The Russian-French painter Issachar Ryback’s illustrated album, On the Jewish Fields of the Ukraine (1926), explores the daily ritual of farming for Jewish agriculturists. The portfolio, which features 25 reproductions of drawings and paintings of field laborers, is imprinted with Ryback’s expressionist style and cubist tendencies. A member of the Novembergruppe (German Expressionists), and an important figure in the Kultur-lige, Ryback’s career spanned countries, decades, and artistic genres. His album is a product of those varied experiences.

Part of the JDC archival collection, the portfolio commemorates JDC’s efforts to strengthen the Jewish communities of Eastern Europe during the interwar period. JDC established agricultural settlements and promoted an agrarian lifestyle for Russian Jewish families in the newly established Soviet Union with the creation of Agro-Joint (the American Jewish Joint Agricultural Corporation) in July 1924. Consequently, 70,000 Jews were resettled in the Ukraine and Crimea and taught to work the land and manage livestock in communally-run settlements. Agro-Joint also funded medical and orphan care, homes for the aged, vocational training, loan funds, workshops, and cooperatives in the cities.

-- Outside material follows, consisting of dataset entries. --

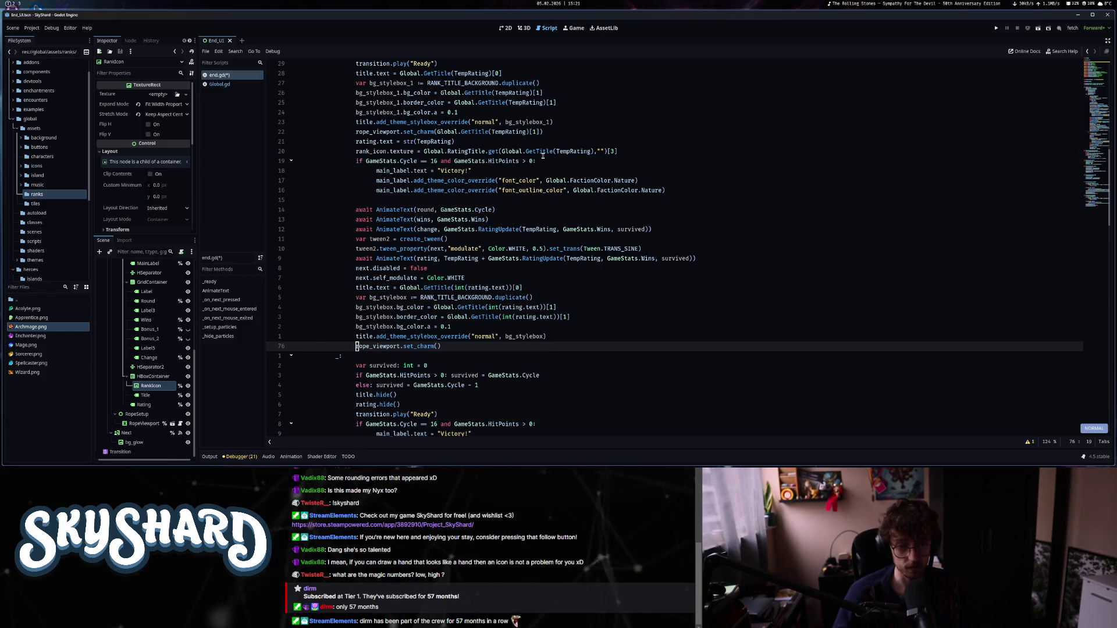
{"action": "key", "text": "f"}
{"action": "key", "text": "parenleft"}
{"action": "key", "text": "p"}
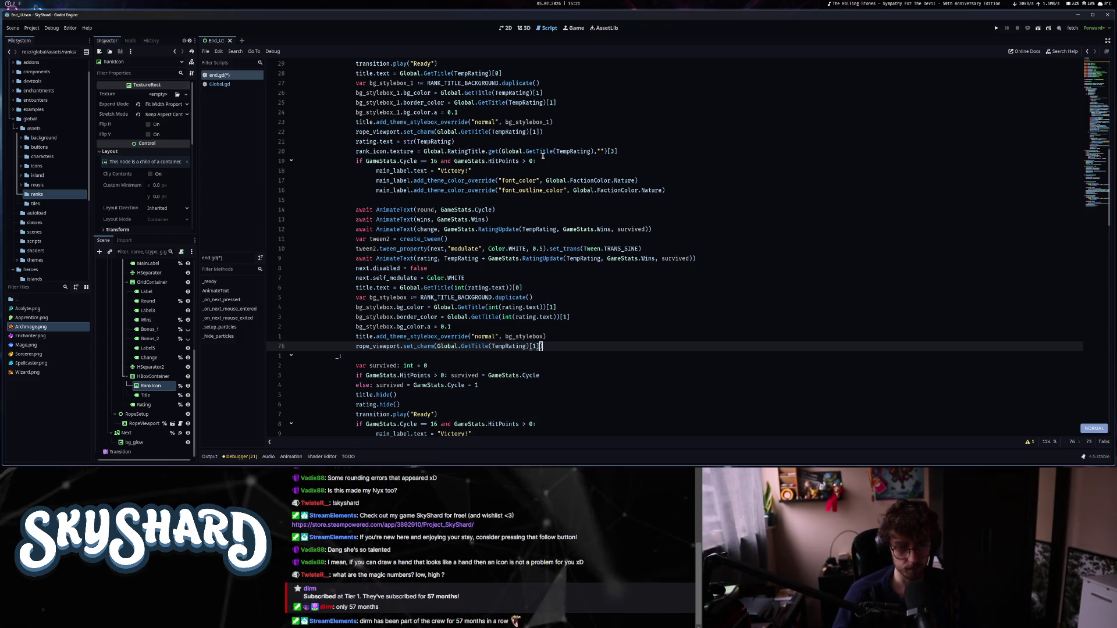
{"action": "key", "text": "d"}
{"action": "key", "text": "i"}
{"action": "key", "text": "parenleft"}
{"action": "key", "text": "P"}
{"action": "key", "text": "p"}
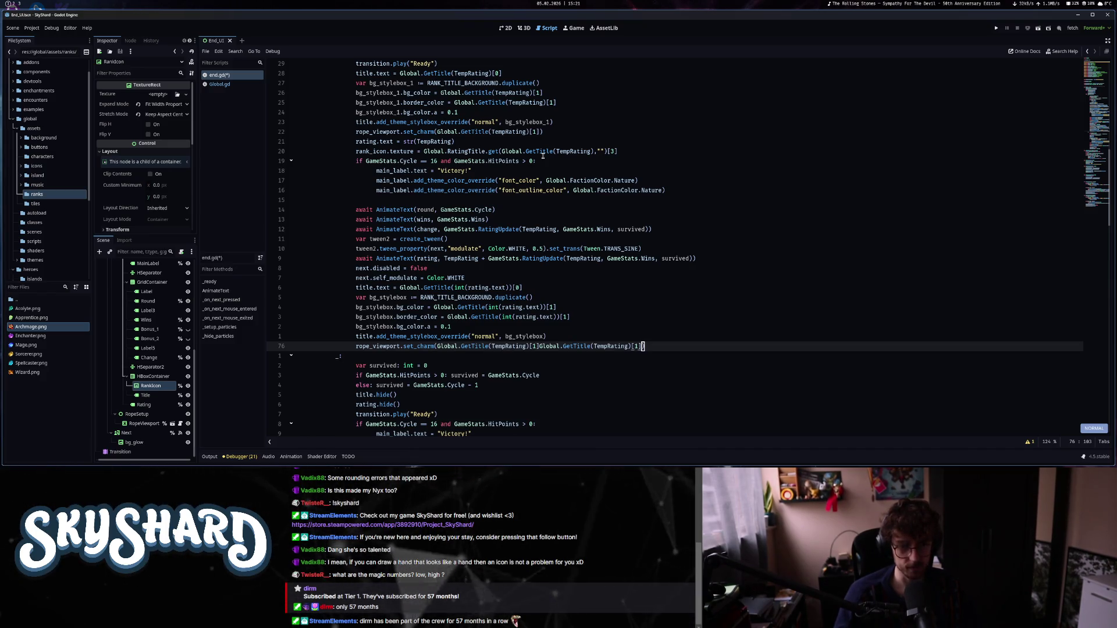
{"action": "key", "text": "u"}
{"action": "key", "text": "u"}
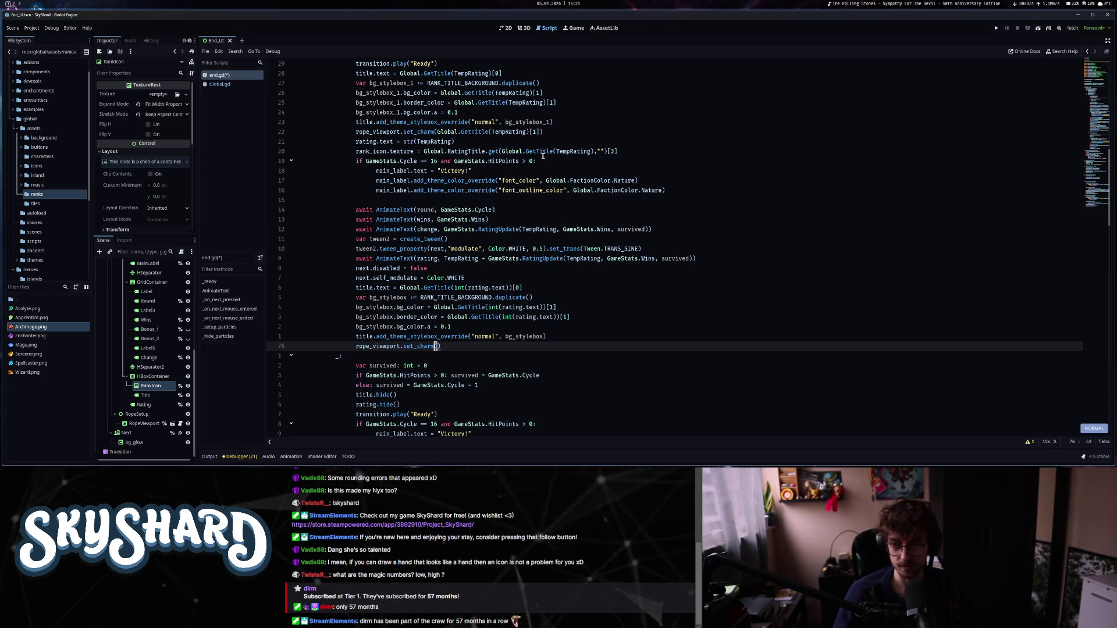
Show the Output panel and list the editor's registers with :reg.
{"action": "type", "text": ":re"}
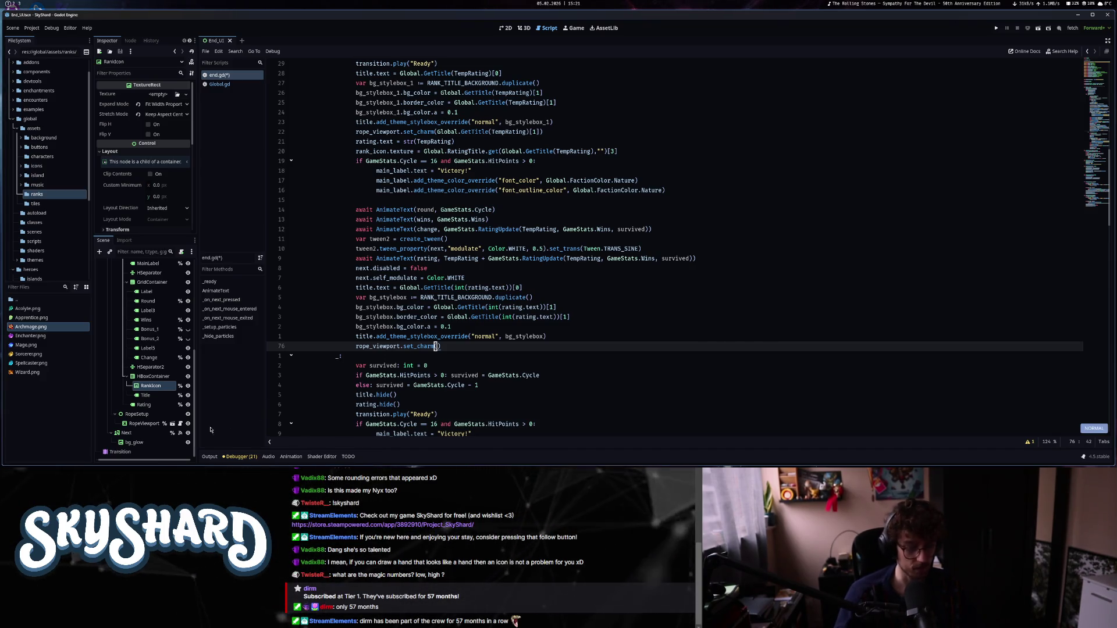
{"action": "left_click", "coordinate": [209, 457]}
{"action": "type", "text": ":reg"}
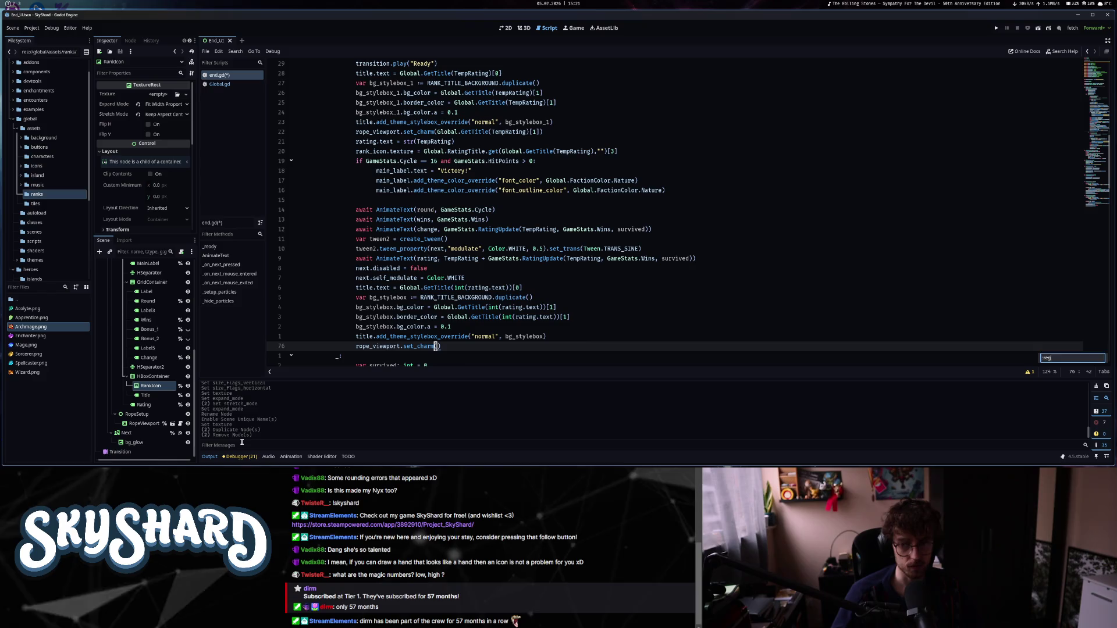
{"action": "key", "text": "Return"}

In 1926, Ryback spent two months in such Jewish villages in the province of Kherson and in the Crimea. Observing Jewish farmers at work, he recorded his perspectives in this pictorial portfolio. In the forward to his album, Ryback writes of viewing “the healthy sunburnt, wind beaten men and women [who] were a perfect joy, and indeed revealed to [him] new colours.” He utilized these “new colours” in the first image of the album (at right), which depicts a laborer at rest amid his fellow workers. The vibrant, expressionistic shades are intense, casting glowing light throughout the picture as if it were a dream. After all, the images are meant to be fleeting visual impressions of a new world conveyed to Ryback, requiring original colors and proportions.

In fact, Ryback mentions that these figures stand in stark contrast to the inhabitants of the Ukrainian towns in the Pale of Settlement where he grew up. He credits this change to the “Jewish expert agronomists who act[ed] as teachers.” Under their guidance, Ryback sees a transformation of character and livelihood, which he depicts in a modern mindset. Cubist influences are at work with Ryback’s fractured perspective. Situating the farmer in the forefront, towering over the men to his side, the picture plane is flattened. Furthermore, brushstrokes are converted into geometric patterns, executed in short, repetitive spurts on grass, hay, and pant legs. This fragmented environment aptly captures the new life of agricultural settlers embarking on untouched terrain with help from the JDC.

Infused with the artistic atmosphere of the period, Ryback created colorful snapshots of daily life and labor, simultaneously recording the mission of Agro-Joint.